→ **Data extract**:

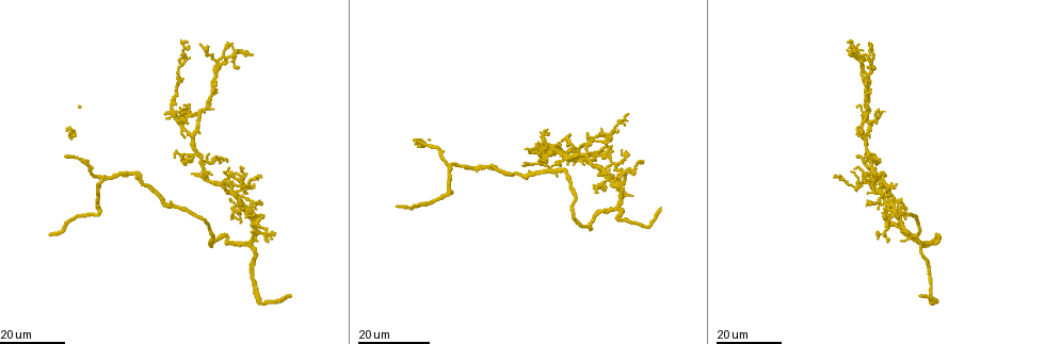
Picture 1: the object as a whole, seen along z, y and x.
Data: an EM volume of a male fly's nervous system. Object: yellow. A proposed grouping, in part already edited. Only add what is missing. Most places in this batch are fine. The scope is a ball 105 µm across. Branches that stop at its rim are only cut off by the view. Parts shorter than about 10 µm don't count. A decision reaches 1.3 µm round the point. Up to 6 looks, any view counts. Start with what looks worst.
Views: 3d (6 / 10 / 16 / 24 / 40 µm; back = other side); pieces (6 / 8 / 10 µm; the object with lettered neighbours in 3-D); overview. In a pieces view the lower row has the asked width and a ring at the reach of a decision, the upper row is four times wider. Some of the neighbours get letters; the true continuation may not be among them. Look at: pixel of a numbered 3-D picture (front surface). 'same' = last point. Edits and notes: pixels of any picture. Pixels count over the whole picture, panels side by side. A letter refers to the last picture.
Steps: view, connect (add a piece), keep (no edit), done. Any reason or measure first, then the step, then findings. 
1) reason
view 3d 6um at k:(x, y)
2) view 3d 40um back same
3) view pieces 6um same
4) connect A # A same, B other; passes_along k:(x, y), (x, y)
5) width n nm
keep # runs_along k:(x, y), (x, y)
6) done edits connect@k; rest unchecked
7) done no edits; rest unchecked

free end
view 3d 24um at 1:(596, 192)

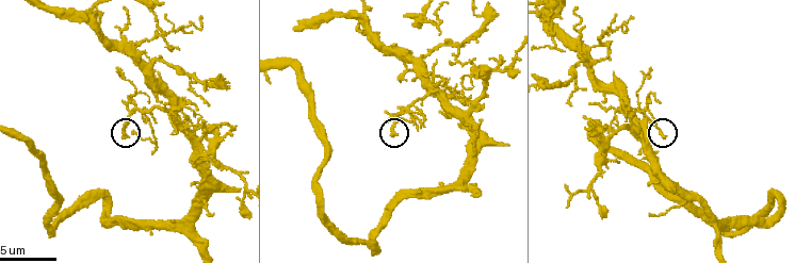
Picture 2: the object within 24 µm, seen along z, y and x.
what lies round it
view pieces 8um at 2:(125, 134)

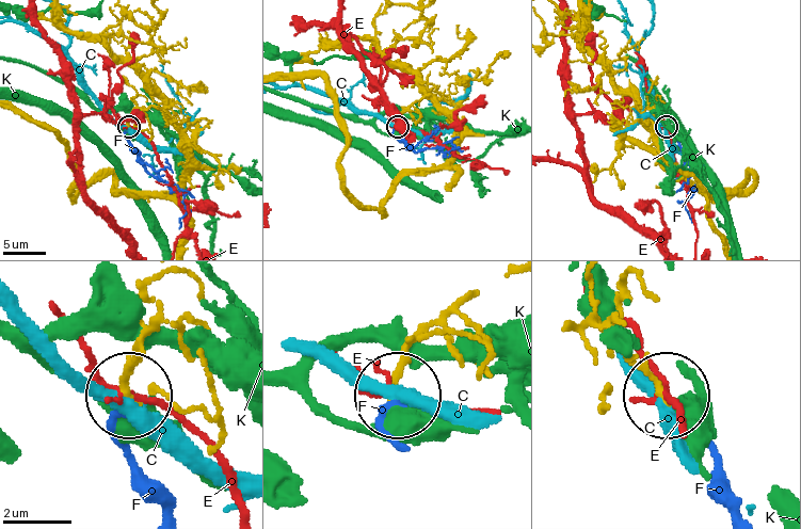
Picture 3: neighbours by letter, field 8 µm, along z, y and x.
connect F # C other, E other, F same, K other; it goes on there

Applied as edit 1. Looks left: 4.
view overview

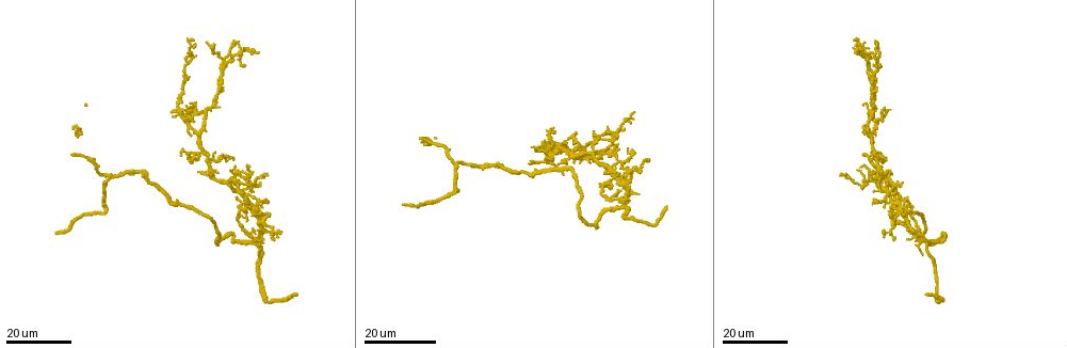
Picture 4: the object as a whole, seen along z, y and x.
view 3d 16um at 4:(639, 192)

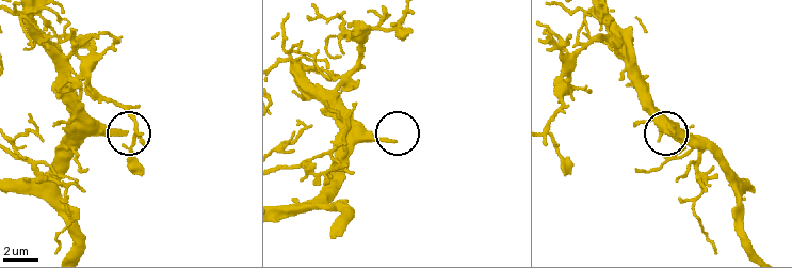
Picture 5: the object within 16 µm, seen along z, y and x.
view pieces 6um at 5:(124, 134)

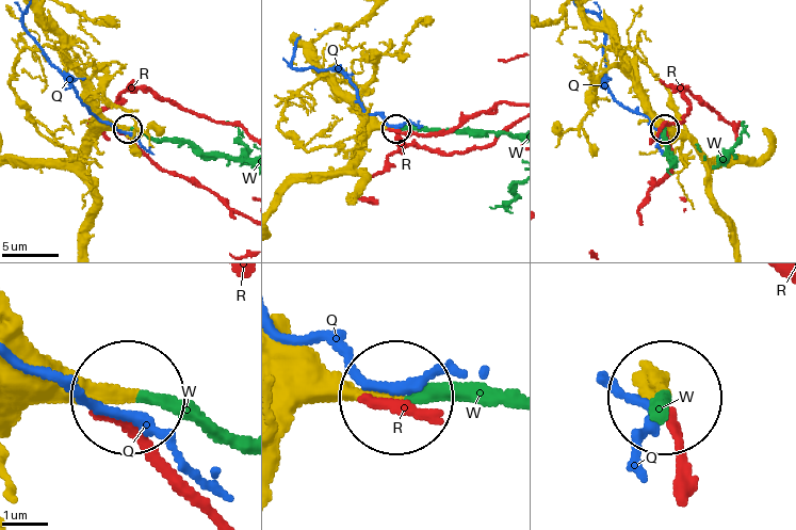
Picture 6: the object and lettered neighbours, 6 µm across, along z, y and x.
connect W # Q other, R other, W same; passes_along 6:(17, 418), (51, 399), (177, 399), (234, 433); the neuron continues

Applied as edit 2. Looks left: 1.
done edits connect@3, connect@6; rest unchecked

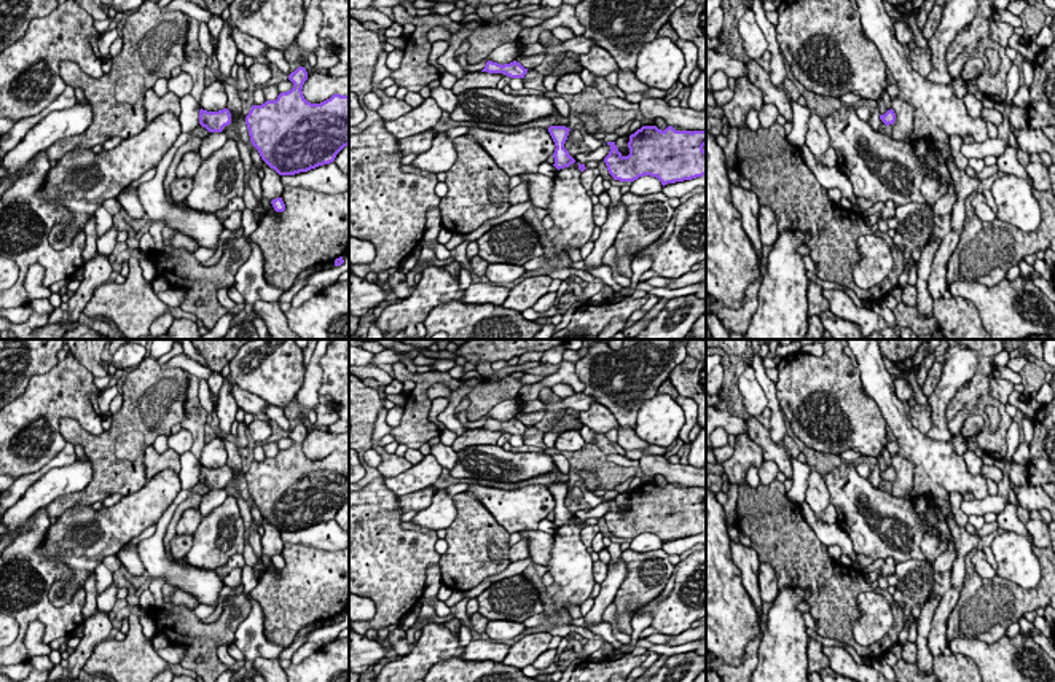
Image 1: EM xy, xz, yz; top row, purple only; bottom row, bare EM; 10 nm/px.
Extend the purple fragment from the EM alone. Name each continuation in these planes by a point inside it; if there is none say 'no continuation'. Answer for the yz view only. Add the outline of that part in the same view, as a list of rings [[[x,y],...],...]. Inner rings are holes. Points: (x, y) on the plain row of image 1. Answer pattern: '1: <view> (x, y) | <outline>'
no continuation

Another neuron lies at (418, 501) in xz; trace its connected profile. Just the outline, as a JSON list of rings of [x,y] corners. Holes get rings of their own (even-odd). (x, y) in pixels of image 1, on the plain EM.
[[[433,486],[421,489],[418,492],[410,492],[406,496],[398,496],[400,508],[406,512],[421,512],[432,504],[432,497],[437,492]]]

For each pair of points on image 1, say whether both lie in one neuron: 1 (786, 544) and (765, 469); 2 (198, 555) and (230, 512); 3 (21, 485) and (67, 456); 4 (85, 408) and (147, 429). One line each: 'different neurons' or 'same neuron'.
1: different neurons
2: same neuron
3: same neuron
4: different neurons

→ **Required action**: Search the entries for "count" and copy out each line that has it.

→ **Answer box**:
Data: an EM volume of a male fly's nervous system. Object: yellow. A proposed grouping, in part already edited. Only add what is missing. Most places in this batch are fine. The scope is a ball 105 µm across. Branches that stop at its rim are only cut off by the view. Parts shorter than about 10 µm don't count. A decision reaches 1.3 µm round the point. Up to 6 looks, any view counts. Start with what looks worst.
Views: 3d (6 / 10 / 16 / 24 / 40 µm; back = other side); pieces (6 / 8 / 10 µm; the object with lettered neighbours in 3-D); overview. In a pieces view the lower row has the asked width and a ring at the reach of a decision, the upper row is four times wider. Some of the neighbours get letters; the true continuation may not be among them. Look at: pixel of a numbered 3-D picture (front surface). 'same' = last point. Edits and notes: pixels of any picture. Pixels count over the whole picture, panels side by side. A letter refers to the last picture.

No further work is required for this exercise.